Apresentação de resultados
Existem importantes questões metodológicas para debater a coerência da lista geral, quando as universidades têm um desempenho superior nas tabelas individuais de objetivos. As universidades melhor classificadas tendem a se concentrar nesses objetivos individuais como ponto de comunicação. Assim, criam narrativas poderosas que expliquem a contribuição da universidade para determinado ODS. As universidades revelam assim a pesquisa, o seu impacto e as políticas que levam a USP a se tornar a terceira em erradicação da pobreza, a Unesp em quinto em educação de qualidade, a Unifesp em sétimo em igualdade de gênero e a UFABC em 40ª em água potável.
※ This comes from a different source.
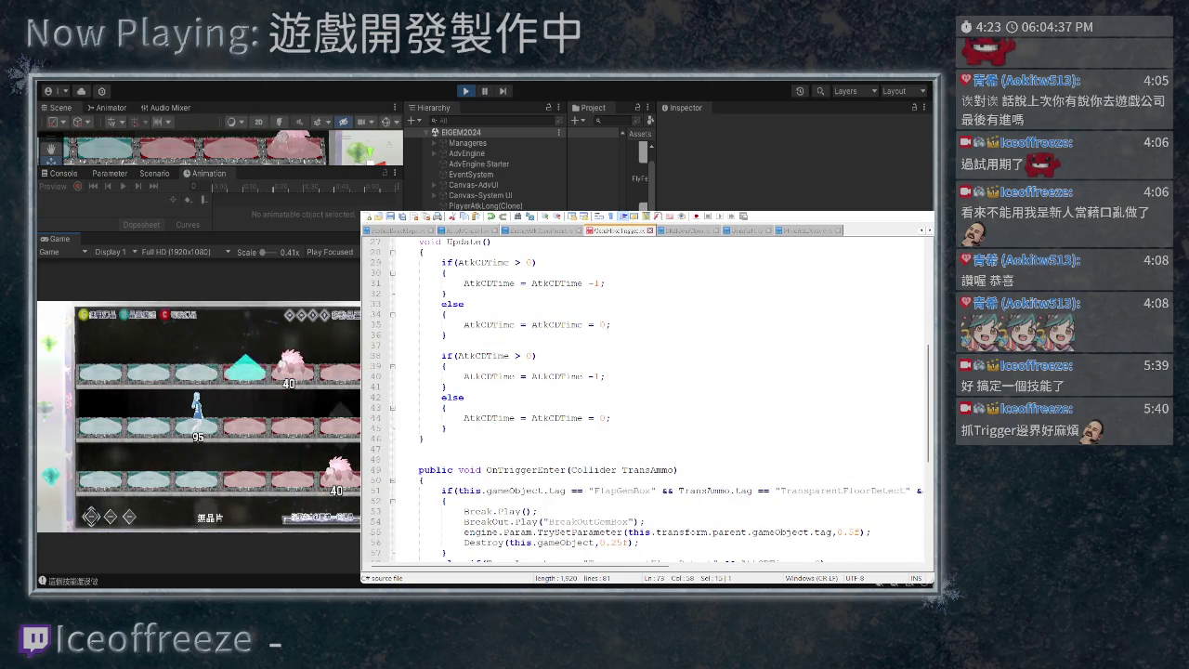
left_click_drag(515, 377, 449, 366)
key("ctrl+v")
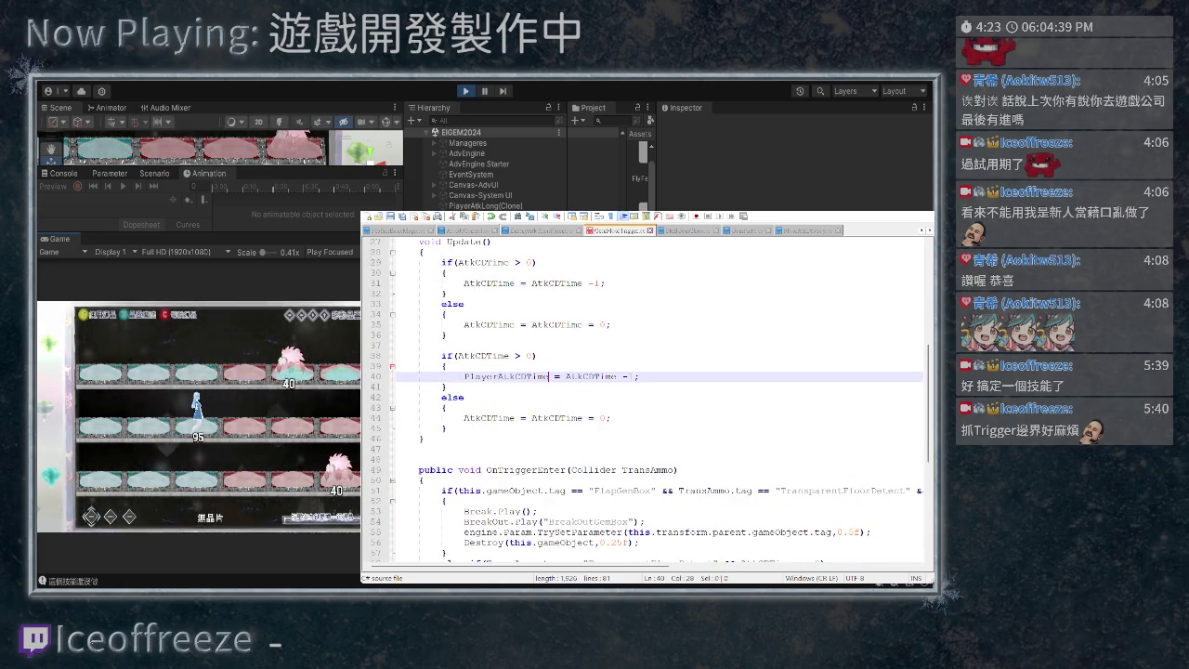
double_click(478, 356)
key("ctrl+v")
Cabe em seguida, utilizar as evidências enviadas ao Times Higher Education, produzir um estudo de caso poderoso, mais tangível e significativo do que uma boa posição no ranking de ” THE Impact”.
Ações propostas
Curto prazo
- As universidades devem construir um formato para estudos de casos em suas áreas de alto desempenho, analisando os ambientes de políticas e os resultados bibliométricos (disponíveis no Scopus), bem como exemplos de projetos bem-sucedidos de troca de conhecimento para uma avaliação crítica de como melhorar em ciclos futuros e uma consideração dos principais indicadores para medir cada aspecto. Esses estudos de caso devem ter um formato padrão e estar disponíveis ao público para que outros possam aprender.
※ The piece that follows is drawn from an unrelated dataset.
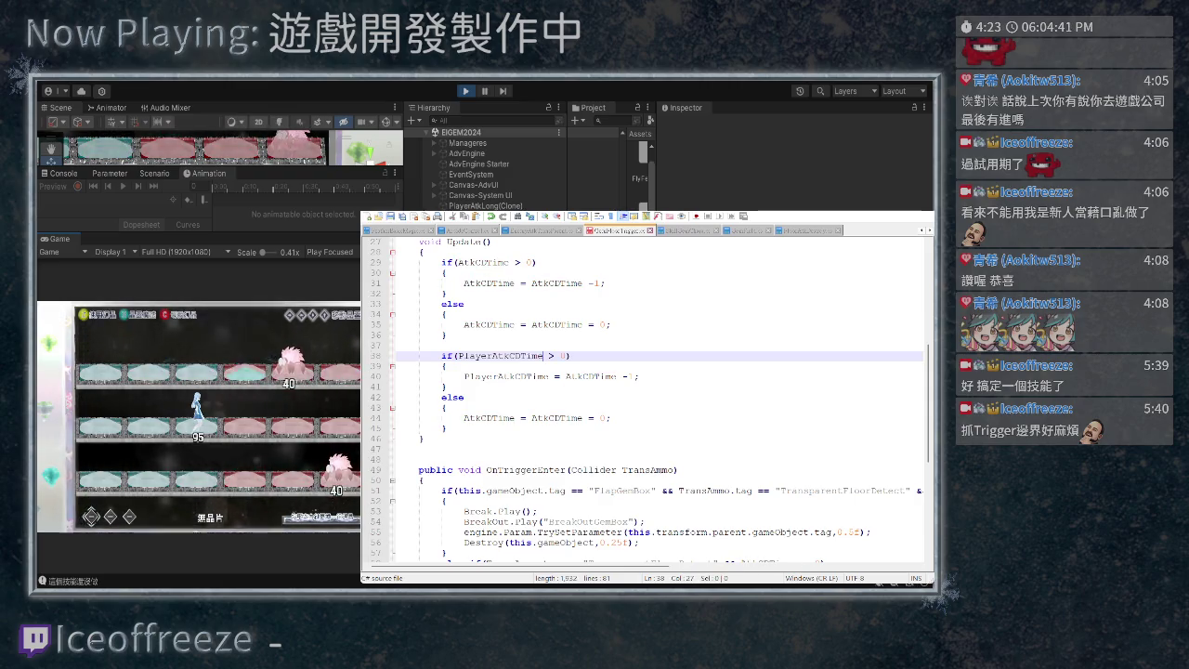
left_click(510, 418)
double_click(510, 418)
key("ctrl+v")
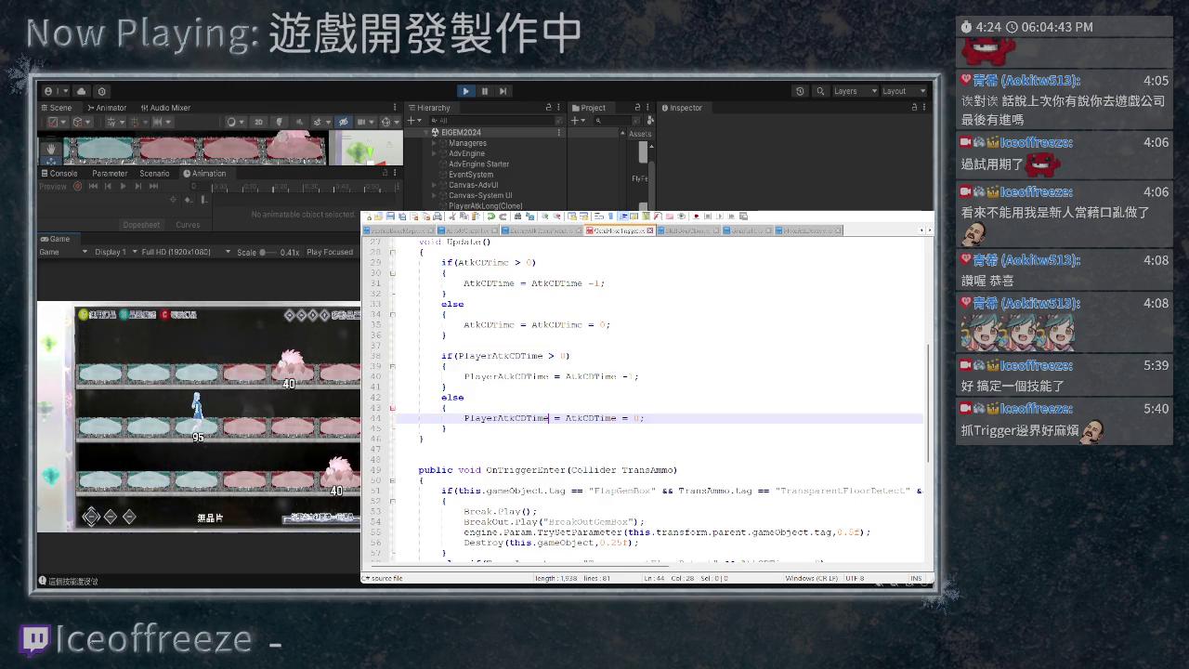
double_click(591, 377)
key("ctrl+v")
- Conhecendo as limitações metodológicas do ranking, as universidades devem divulgar seus resultados em termos de narrativas mais amplas sobre suas atividades, especialmente no que diz respeito ao desempenho em categorias individuais.
Médio a longo prazo
- As universidades devem ter como objetivo criar uma marca que possa mapear a inserção da instituição na vida pública – a partir de relações no nível individual com a sociedade, projetos de extensão, atendimento público, convênios celebrados nos níveis de departamento e do corpo docente.
- Devem ter como objetivo realizar pesquisas para formar uma estrutura de indicadores que possam descrever essa interação, especialmente com relação aos resultados, em vez de apenas processos.